Posts Tagged ‘morality’

 

We know there is a moral law because:

1.                          absolutes are undeniable. Absolute moral truth is best known by our reactions not our actions.

2.                          we cant know injustice unless we know justice. You can’t know what is wrong unless you know what is right. The reason we know whether a map of Australia is accurate or true is because we have an absolute standard (the country of Australia) by which to measure.

3.                          real moral disagreements imply an objective moral standard. We can debate map A verses map B of Australia, because we have a real unchanging standard to compare them. Without a real unchanging standard of good the difference between Mother Theresa and Hitler is nothing more than a matter of opinion.

4.                          we would not make excuses for doing wrong if there was no moral law. What is the point?

5.                          we wouldn’t know the world was getting worse or better if there was no moral law. Secular humanist love to tell us that the world is so much worse because of religion. How do they know what worse is if they deny a standard of good?

6.                          there would be no human rights without the moral law. There would be no way to judge the Nazis, Saddam Hussein, or other war criminals without a standard beyond government or international law.

Many people claim that morality cannot be legislated.  However, all laws legislate morality, this is unavoidable. The question is whose morality should be legislated. The case will be made that legislating morality is Constitutional, it is enforceable and it is ethical.

Legislating morality is Constitutional. All laws determine one behavior right and its opposite wrong. All just laws uphold a moral standard. It is the responsibility of government to impose just laws to ensure a safe and civilized society. Our Constitution sets the standard for a national morality. As we author laws today we should use the same standard.

Legislating morality is enforceable. Whether a law is easily enforced does not determine morality. People who argue this point say, “you can’t legislate morality, look at prohibition.” But prohibition was more successful than most people think. Domentic problems due to alcohol plummeted during this time in American history. This case of over-legislation does not prove that we should not legislate moral views. We legislate against other things that are hard to enforce like murder and child abuse because those behaviors are wrong. To say people will do it anyway misses the point of legislating morality. We should not withdraw laws against these behaviors because they are not easy to enforce. Ease of enforcement does not determine morality.

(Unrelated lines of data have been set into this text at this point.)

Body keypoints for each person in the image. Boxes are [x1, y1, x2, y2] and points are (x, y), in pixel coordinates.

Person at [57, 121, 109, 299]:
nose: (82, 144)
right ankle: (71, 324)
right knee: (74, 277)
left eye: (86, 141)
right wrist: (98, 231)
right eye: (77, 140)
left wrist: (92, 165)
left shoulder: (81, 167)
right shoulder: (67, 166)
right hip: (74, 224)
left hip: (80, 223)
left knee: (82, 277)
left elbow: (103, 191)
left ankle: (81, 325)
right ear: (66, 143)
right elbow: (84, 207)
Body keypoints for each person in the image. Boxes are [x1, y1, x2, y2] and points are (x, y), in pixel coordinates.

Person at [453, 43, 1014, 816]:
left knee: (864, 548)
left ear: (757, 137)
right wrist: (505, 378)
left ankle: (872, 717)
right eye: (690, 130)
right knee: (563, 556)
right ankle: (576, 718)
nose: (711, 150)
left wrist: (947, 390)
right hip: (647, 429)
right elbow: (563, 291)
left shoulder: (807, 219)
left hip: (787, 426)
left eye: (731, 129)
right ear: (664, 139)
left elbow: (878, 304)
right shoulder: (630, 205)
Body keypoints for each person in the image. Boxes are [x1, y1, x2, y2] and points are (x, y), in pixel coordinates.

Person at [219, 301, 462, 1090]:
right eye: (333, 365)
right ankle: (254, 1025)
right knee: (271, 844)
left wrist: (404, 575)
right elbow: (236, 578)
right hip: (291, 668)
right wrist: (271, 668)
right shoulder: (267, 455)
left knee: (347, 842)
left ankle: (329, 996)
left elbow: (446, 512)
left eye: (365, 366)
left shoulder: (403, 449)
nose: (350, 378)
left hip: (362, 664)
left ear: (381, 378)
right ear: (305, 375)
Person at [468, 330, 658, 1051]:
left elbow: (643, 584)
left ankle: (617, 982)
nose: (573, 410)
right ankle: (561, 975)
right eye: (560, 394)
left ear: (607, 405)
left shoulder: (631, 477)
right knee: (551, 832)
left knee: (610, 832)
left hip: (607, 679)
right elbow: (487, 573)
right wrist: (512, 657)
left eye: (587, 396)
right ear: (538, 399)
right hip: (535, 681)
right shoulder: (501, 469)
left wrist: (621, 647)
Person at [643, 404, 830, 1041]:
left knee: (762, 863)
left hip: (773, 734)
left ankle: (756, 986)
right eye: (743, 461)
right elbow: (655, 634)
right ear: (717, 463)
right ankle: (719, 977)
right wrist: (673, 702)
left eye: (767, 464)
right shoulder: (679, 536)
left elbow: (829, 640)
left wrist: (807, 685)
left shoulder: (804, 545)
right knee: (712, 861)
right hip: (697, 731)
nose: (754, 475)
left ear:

Legislating morality is ethical. First, our American forefathers determined that we cannot establish a national religion, but requires that we establish a national morality. Secondly, all just laws uphold a moral absolute. Even people who argue against this point use it. All laws legislate morality, this is not only unavoidable, it is ethical. It is the responsibility of government to establish a just morality to ensure a safe and civilized society.

Objections:

You can’t legislate morality, just look at prohibition. 

Prohibition was more successful than most people realize. The 18th Amendment was ratified due to concern about a morally reprehensible behavior endangering our health and safety. Due to prohibition most people obeyed the law and family crisis due to alcoholism dropped, admissions to mental hospitals due to alcoholism diminished and health problems and death due to alcohol dropped. The law acts as a good teacher regulating behavior. We still regulate alcohol today with age restrictions and consumption laws. This case of over legislation does not prove that moral views should not be legislated.

You can’t make people be good.

No, but most people obey the law which is good. The law acts as a teacher restricting and regulating behavior and most people do obey the law. For instance, if all the speed limit signs were removed tomorrow, most people would continue obeying at the previously posted speed limits because they have been trained to drive at a safe speed. Obedience ensures a good and safe society.

It’s a violation of the separation of church and state.

Our Constitution disallows establishing a national religion, but sets the standard for a national morality. Our American forefathers ensured that religion would be free from regulation, not that the government would be free from religion. Twenty-seven of them went to seminary so naturally their Christian worldview influenced the construction of our federal laws. Our government even funded missionaries. If we could not legislate against laws that are consistent with religious laws we could not legislate murder, rape or incest, etc. Our religious laws and our national laws are similar because the source of our morality is the same. James Madison wanted to ensure that we would be free to worship as we chose. The current interpretation of the law did not formalize until 1947 with Everson vs. the Board of Education. Jefferson’s letter to Danbury stating his desire for a impregnable wall of separation between the church and the state was taken out of context. He wanted to protect the church from the government not the other way around.

You ought not impose your morals on me!

All laws impose someone’s morality on someone else. Even someone arguing this point is imposing their morality. All just laws uphold a self-evident moral standard – our morality, not just mine or yours. Don’t confuse “what ought” with “what is.” Laws are prescriptive telling us the  way we ought to behave, not descriptive. To legislate laws that uphold a moral standard is not only unavoidable it is ethical to ensure a safe and civilized society.